## Work instructions
Reproduce every one of the following records verbatim, line for line, with no changes.

## Data provided

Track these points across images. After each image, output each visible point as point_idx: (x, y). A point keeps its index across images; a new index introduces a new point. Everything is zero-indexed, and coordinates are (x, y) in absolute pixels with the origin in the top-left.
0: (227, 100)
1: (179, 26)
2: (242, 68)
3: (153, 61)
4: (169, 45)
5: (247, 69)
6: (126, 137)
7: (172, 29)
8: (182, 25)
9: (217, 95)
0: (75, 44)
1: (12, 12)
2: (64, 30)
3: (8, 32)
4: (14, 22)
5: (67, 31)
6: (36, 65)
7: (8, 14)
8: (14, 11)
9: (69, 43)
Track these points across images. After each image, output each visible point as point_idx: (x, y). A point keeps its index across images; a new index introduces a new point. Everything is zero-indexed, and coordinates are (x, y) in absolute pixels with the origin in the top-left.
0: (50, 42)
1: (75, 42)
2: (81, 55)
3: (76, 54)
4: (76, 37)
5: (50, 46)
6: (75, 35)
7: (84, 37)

## Answer for the task
Track these points across images. After each image, output each visible point as point_idx: (x, y). A point keeps its index across images; a new index introduces a new point. Everything is zero-indexed, and coordinates are (x, y) in absolute pixels with the origin in the top-left.
0: (227, 100)
1: (179, 26)
2: (242, 68)
3: (153, 61)
4: (169, 45)
5: (247, 69)
6: (126, 137)
7: (172, 29)
8: (182, 25)
9: (217, 95)
0: (75, 44)
1: (12, 12)
2: (64, 30)
3: (8, 32)
4: (14, 22)
5: (67, 31)
6: (36, 65)
7: (8, 14)
8: (14, 11)
9: (69, 43)
Track these points across images. After each image, output each visible point as point_idx: (x, y). A point keeps its index across images; a new index introduces a new point. Everything is zero-indexed, and coordinates are (x, y) in absolute pixels with the origin in the top-left.
0: (50, 42)
1: (75, 42)
2: (81, 55)
3: (76, 54)
4: (76, 37)
5: (50, 46)
6: (75, 35)
7: (84, 37)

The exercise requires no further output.